Your instructions: The answer must restate every entry below word for word.
____
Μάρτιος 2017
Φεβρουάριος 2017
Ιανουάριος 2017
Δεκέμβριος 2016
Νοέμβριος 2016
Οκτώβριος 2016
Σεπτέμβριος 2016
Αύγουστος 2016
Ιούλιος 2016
____
Result of the task:
Μάρτιος 2017
Φεβρουάριος 2017
Ιανουάριος 2017
Δεκέμβριος 2016
Νοέμβριος 2016
Οκτώβριος 2016
Σεπτέμβριος 2016
Αύγουστος 2016
Ιούλιος 2016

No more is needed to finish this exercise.